Ten airmen will be buried as a group in a casket representing the entire crew Wednesday. They are: Army Air Forces 2nd Lt. Robert R. Bishop of Joliet, Ill.; 2nd Lt. Thomas Digman, Jr. of Pittsburgh; 2nd Lt. Donald W. Hess of Sioux City, Iowa; 2nd Lt. Arthur W. Luce, of Fort Bragg, Calif.; Staff Sgt. Joseph J. Karaso, of Philadelphia; Staff Sgt. Ralph L. McDonald of East Point, Ga.; Sgt. John P. Bonnassiolle of Oakland, Calif.; Sgt. James T. Blong of Port Washington, Wis.; Sgt. Michael A. Chiodo of Cleveland; and Sgt. John J. Harringer, Jr. of South Bend, Ind.

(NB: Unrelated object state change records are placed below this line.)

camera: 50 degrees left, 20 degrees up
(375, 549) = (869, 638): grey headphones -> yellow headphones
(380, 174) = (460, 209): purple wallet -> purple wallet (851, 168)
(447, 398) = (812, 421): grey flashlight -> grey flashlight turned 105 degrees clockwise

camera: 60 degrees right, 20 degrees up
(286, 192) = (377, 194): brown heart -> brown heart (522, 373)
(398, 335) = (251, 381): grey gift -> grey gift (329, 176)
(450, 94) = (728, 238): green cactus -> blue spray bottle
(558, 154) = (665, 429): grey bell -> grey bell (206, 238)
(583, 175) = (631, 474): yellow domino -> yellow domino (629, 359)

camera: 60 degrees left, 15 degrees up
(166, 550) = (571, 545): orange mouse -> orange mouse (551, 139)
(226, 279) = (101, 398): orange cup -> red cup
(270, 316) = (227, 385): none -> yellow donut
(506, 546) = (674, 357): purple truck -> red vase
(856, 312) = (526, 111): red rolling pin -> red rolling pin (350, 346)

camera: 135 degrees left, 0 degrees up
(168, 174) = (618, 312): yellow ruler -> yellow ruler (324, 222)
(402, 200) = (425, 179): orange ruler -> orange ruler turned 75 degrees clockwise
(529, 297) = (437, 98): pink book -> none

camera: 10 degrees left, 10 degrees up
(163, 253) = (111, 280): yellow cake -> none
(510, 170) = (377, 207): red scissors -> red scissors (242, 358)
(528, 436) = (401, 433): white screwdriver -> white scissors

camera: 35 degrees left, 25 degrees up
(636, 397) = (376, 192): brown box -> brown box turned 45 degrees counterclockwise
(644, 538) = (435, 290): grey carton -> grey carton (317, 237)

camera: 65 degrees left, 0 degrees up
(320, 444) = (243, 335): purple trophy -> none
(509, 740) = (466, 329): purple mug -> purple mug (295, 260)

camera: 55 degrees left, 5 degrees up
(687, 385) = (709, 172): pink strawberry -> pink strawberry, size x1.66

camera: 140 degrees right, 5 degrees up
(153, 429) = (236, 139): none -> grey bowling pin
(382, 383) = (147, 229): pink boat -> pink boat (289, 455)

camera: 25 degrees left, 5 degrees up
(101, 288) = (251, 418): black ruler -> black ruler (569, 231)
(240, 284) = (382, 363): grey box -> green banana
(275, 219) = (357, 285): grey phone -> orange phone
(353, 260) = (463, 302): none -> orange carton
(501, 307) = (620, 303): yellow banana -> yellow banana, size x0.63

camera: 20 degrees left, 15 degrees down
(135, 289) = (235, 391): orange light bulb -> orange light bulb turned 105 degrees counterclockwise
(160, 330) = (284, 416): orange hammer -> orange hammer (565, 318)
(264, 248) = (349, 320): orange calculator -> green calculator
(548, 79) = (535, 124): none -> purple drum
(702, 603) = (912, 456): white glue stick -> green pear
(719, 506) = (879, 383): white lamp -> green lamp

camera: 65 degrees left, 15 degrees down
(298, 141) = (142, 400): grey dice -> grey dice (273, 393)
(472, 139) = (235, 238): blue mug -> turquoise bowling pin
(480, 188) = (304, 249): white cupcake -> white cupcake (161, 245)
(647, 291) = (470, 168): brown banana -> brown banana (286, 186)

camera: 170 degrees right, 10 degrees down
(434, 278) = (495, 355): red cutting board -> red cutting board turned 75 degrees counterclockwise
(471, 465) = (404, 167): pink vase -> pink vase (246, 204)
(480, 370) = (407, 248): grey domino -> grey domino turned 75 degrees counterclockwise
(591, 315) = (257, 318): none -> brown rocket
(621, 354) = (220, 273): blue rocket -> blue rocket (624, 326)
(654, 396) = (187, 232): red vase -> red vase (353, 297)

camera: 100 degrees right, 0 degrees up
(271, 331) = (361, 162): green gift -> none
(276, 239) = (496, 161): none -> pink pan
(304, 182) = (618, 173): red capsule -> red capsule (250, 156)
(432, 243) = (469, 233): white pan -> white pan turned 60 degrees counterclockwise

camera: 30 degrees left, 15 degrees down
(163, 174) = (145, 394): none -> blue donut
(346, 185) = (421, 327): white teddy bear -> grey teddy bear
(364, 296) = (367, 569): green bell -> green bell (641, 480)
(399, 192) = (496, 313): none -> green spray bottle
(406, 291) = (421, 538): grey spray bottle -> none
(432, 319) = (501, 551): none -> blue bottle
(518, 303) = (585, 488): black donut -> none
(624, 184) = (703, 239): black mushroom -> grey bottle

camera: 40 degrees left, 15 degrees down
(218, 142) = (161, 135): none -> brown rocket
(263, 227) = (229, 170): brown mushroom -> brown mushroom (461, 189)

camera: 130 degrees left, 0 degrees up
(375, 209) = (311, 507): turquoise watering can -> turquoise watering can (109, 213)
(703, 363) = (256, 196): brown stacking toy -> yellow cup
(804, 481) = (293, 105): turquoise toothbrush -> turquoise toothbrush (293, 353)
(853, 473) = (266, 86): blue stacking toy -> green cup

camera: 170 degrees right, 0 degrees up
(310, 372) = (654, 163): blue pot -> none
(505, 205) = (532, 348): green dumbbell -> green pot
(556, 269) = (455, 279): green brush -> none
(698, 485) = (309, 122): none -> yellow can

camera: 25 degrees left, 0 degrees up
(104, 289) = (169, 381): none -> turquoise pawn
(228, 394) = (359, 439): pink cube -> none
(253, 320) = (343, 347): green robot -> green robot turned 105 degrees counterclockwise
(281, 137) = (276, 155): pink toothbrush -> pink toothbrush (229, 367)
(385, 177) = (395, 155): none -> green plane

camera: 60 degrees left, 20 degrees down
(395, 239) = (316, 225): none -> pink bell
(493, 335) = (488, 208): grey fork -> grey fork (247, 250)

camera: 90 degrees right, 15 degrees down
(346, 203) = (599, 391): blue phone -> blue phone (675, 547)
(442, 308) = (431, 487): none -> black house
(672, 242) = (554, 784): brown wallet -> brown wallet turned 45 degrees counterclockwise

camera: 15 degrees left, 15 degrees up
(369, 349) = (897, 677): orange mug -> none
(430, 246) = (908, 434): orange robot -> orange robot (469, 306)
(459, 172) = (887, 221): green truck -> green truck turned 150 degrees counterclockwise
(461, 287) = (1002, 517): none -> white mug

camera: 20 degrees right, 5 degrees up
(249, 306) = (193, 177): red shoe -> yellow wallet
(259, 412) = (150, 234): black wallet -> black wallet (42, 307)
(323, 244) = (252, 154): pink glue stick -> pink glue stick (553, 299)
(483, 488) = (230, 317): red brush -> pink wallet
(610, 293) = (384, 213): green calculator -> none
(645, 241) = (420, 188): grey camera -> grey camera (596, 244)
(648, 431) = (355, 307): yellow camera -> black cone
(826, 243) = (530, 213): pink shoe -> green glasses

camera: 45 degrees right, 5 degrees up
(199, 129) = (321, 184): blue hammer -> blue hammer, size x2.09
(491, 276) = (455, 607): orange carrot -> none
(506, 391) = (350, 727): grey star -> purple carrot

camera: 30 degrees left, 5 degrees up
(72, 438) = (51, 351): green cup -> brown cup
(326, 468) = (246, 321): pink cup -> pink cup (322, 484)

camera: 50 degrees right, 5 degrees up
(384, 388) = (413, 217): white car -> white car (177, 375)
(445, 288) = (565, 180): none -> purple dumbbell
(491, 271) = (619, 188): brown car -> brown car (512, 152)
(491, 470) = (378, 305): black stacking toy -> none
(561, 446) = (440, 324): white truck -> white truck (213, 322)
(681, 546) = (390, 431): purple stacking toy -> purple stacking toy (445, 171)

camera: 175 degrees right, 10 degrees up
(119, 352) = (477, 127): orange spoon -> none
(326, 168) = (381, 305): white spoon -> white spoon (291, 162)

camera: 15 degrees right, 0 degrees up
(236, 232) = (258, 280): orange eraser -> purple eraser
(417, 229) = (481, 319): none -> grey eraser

German forces had buried the remains of Digman, Blong and an unknown airman near Hannover, Germany. In 1946, remains of the three were exhumed and reburied in a U.S. military cemetery in Belgium.
According to the Pentagon, the U.S. government was able to recover and identify about 79,000 Americans at the end of World War II. But more than 73,000 Americans remain unaccounted-for from the conflict.